**Supplied passage**.
=== Section Start ===

When Chauncey came home
yesterday from teaching a writing class at a local university, he announced
that he had been assigned two more classes for the Fall. “You can keep being an
artist,” he said to Eleanor.
Robert Goodnough painting |
Eleanor wondered what “being
an artist” meant. She knew that Chauncey meant Eleanor could continue to work
in the garage creating mobiles and cards for her online shop without having to
find salaried employment. But what did “being an artist” mean and when did
making art become so important to Eleanor?
As a young child, Eleanor was
surrounded by artistic people. Eleanor’s mother was a New York actress, singer,
student of French literature and devoted museum goer. Two large abstract
paintings by Robert Goodnough, which Eleanor’s mother claimed she purchased at a “basement sale” at
the Metropolitan Museum, hung in the living room in Eleanor’s childhood home.
Her mother’s best friend attended Bennington College and was a painter before
she started having children. A colorful abstract painting of hers hung above
the piano in her house on Key Biscayne where Eleanor’s mother and her friend,
both transplants from New England, met in the 1960s. Eleanor was drawn in by
the recognizable circular shapes.
But, Eleanor witnessed the
difficulty of being creative while living in a society that promoted conformity
and opted for the straight and narrow path of being a good student and
following all the rules. She could not resist an urge to perform on stage and
acted in plays throughout her years in school. She considered majoring in
theater in college but when she did not receive the accolades she thought she
deserved, she decided to stick with Spanish which was less competitive and felt
safer.

=== Section End ===

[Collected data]
=== Section Start ===

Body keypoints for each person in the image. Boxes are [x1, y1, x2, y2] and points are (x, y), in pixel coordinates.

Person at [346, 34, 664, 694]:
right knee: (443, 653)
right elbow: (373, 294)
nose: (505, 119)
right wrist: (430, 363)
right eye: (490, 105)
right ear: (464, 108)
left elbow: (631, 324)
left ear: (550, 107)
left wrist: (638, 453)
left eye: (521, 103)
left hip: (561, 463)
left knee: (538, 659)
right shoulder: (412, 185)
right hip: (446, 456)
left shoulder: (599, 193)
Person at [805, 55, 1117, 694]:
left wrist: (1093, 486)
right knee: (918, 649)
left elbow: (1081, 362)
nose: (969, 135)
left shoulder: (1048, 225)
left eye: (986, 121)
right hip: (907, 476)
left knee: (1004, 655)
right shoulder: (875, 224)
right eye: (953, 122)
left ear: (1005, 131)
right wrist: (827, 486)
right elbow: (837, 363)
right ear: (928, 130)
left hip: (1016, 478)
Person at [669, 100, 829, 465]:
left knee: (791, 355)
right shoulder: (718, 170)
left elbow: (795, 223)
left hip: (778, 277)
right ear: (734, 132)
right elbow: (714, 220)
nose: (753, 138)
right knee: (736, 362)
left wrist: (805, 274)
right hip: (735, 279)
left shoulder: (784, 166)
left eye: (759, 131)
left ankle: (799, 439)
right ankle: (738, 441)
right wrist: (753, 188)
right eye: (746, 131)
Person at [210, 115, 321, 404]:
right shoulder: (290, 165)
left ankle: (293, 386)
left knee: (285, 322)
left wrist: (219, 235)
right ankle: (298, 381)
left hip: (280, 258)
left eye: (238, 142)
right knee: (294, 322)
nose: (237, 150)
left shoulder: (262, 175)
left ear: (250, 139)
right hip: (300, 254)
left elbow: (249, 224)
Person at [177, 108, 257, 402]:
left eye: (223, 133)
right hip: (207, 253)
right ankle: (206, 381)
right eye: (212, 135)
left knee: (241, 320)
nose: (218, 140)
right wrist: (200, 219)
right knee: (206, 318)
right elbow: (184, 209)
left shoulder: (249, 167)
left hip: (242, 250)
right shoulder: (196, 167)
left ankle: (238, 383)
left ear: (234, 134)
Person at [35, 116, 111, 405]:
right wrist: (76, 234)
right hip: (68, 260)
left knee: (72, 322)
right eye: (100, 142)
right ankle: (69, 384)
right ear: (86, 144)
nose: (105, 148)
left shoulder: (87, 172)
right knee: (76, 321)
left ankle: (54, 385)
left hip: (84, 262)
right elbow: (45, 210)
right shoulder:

=== Section End ===

**Tasks to carry out**.
1. Repeat the passage about Eleanor, everything from "When Chauncey came" down to "important to Eleanor?".
2. Continue the story about Eleanor and making art, picking up right after its last sentence.
None of these items is needed for the work here.

**Responses for each task**.
1.
When Chauncey came home
yesterday from teaching a writing class at a local university, he announced
that he had been assigned two more classes for the Fall. “You can keep being an
artist,” he said to Eleanor.
Robert Goodnough painting |
Eleanor wondered what “being
an artist” meant. She knew that Chauncey meant Eleanor could continue to work
in the garage creating mobiles and cards for her online shop without having to
find salaried employment. But what did “being an artist” mean and when did
making art become so important to Eleanor?

2.
Shelves |
It wasn’t until she was in
her thirties that Eleanor found herself making collage cards for her family and
friends for their birthdays. She claimed an area in the garage which had a work
table and shelves already there and turned it into her “art space.” Eleanor
took several drawing classes and noticed that she felt calm whenever she was
engaged in making art. She committed to spending three hours on Saturday
mornings in the garage and an hour at night once or twice a week.
Devi, wire figure |
Sailboat |
Eleanor doesn’t remember the
first time she made a mobile or even which mobile was her first. She thinks it
may be a female figure she made out of wire or possibly a sailboat she made
from cardboard and other materials. She doesn’t know when she started using
spray paint and forms cut from paper and magazines as stencils to create
pictures which sometimes worked and sometimes not but that was the excitement
of the process. Eleanor kept on
making mobiles and collages because it made her happy.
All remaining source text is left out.